■ **Records provided**:
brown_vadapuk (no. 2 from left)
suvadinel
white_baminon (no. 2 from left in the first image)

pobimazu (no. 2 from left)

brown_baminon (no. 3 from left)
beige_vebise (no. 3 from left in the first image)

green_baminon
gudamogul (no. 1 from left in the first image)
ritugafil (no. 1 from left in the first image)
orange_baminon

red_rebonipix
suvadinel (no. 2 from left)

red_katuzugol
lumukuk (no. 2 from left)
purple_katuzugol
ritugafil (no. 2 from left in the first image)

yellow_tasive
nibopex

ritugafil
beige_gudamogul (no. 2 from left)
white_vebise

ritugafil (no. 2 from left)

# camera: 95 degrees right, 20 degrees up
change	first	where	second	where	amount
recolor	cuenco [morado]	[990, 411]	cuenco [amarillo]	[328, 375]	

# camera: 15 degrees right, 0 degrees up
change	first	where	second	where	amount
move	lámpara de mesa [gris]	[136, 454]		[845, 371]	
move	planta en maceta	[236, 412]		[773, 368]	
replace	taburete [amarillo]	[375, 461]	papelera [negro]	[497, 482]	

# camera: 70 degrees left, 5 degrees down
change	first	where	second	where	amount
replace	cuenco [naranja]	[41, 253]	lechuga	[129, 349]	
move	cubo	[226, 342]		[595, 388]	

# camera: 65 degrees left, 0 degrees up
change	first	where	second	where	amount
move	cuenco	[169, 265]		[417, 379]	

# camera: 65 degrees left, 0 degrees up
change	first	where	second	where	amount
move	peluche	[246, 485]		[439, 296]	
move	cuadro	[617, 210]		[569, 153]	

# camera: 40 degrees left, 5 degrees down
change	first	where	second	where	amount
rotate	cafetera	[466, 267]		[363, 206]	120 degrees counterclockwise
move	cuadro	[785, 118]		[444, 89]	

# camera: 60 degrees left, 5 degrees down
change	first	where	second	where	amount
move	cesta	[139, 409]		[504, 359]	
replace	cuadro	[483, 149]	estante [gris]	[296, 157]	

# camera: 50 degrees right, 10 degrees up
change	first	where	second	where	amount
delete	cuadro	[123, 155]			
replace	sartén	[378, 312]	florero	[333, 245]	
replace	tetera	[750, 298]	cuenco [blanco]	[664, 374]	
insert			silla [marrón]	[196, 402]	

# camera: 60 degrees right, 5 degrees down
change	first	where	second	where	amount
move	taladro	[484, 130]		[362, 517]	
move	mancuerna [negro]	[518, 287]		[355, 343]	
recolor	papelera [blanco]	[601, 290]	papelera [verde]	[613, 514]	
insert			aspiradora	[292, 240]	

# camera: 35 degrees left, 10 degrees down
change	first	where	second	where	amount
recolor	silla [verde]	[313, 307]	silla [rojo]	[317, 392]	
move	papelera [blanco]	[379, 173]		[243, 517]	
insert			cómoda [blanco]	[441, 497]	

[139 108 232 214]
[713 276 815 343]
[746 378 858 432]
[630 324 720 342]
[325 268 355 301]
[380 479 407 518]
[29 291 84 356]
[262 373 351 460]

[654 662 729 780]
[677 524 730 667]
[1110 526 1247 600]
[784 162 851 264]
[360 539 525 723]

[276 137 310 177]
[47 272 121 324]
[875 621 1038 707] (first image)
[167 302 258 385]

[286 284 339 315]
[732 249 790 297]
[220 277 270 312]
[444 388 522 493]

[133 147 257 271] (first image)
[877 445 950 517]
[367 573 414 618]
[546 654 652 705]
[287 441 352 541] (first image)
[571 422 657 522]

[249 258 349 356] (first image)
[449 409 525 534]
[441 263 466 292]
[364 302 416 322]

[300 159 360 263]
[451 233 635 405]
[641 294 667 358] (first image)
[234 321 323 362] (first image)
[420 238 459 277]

■ **What is being asked**:
Exactly as they appear above, return all of the records.

■ **Answer space**:
brown_vadapuk (no. 2 from left)
suvadinel
white_baminon (no. 2 from left in the first image)

pobimazu (no. 2 from left)

brown_baminon (no. 3 from left)
beige_vebise (no. 3 from left in the first image)

green_baminon
gudamogul (no. 1 from left in the first image)
ritugafil (no. 1 from left in the first image)
orange_baminon

red_rebonipix
suvadinel (no. 2 from left)

red_katuzugol
lumukuk (no. 2 from left)
purple_katuzugol
ritugafil (no. 2 from left in the first image)

yellow_tasive
nibopex

ritugafil
beige_gudamogul (no. 2 from left)
white_vebise

ritugafil (no. 2 from left)

# camera: 95 degrees right, 20 degrees up
change	first	where	second	where	amount
recolor	cuenco [morado]	[990, 411]	cuenco [amarillo]	[328, 375]	

# camera: 15 degrees right, 0 degrees up
change	first	where	second	where	amount
move	lámpara de mesa [gris]	[136, 454]		[845, 371]	
move	planta en maceta	[236, 412]		[773, 368]	
replace	taburete [amarillo]	[375, 461]	papelera [negro]	[497, 482]	

# camera: 70 degrees left, 5 degrees down
change	first	where	second	where	amount
replace	cuenco [naranja]	[41, 253]	lechuga	[129, 349]	
move	cubo	[226, 342]		[595, 388]	

# camera: 65 degrees left, 0 degrees up
change	first	where	second	where	amount
move	cuenco	[169, 265]		[417, 379]	

# camera: 65 degrees left, 0 degrees up
change	first	where	second	where	amount
move	peluche	[246, 485]		[439, 296]	
move	cuadro	[617, 210]		[569, 153]	

# camera: 40 degrees left, 5 degrees down
change	first	where	second	where	amount
rotate	cafetera	[466, 267]		[363, 206]	120 degrees counterclockwise
move	cuadro	[785, 118]		[444, 89]	

# camera: 60 degrees left, 5 degrees down
change	first	where	second	where	amount
move	cesta	[139, 409]		[504, 359]	
replace	cuadro	[483, 149]	estante [gris]	[296, 157]	

# camera: 50 degrees right, 10 degrees up
change	first	where	second	where	amount
delete	cuadro	[123, 155]			
replace	sartén	[378, 312]	florero	[333, 245]	
replace	tetera	[750, 298]	cuenco [blanco]	[664, 374]	
insert			silla [marrón]	[196, 402]	

# camera: 60 degrees right, 5 degrees down
change	first	where	second	where	amount
move	taladro	[484, 130]		[362, 517]	
move	mancuerna [negro]	[518, 287]		[355, 343]	
recolor	papelera [blanco]	[601, 290]	papelera [verde]	[613, 514]	
insert			aspiradora	[292, 240]	

# camera: 35 degrees left, 10 degrees down
change	first	where	second	where	amount
recolor	silla [verde]	[313, 307]	silla [rojo]	[317, 392]	
move	papelera [blanco]	[379, 173]		[243, 517]	
insert			cómoda [blanco]	[441, 497]	

[139 108 232 214]
[713 276 815 343]
[746 378 858 432]
[630 324 720 342]
[325 268 355 301]
[380 479 407 518]
[29 291 84 356]
[262 373 351 460]

[654 662 729 780]
[677 524 730 667]
[1110 526 1247 600]
[784 162 851 264]
[360 539 525 723]

[276 137 310 177]
[47 272 121 324]
[875 621 1038 707] (first image)
[167 302 258 385]

[286 284 339 315]
[732 249 790 297]
[220 277 270 312]
[444 388 522 493]

[133 147 257 271] (first image)
[877 445 950 517]
[367 573 414 618]
[546 654 652 705]
[287 441 352 541] (first image)
[571 422 657 522]

[249 258 349 356] (first image)
[449 409 525 534]
[441 263 466 292]
[364 302 416 322]

[300 159 360 263]
[451 233 635 405]
[641 294 667 358] (first image)
[234 321 323 362] (first image)
[420 238 459 277]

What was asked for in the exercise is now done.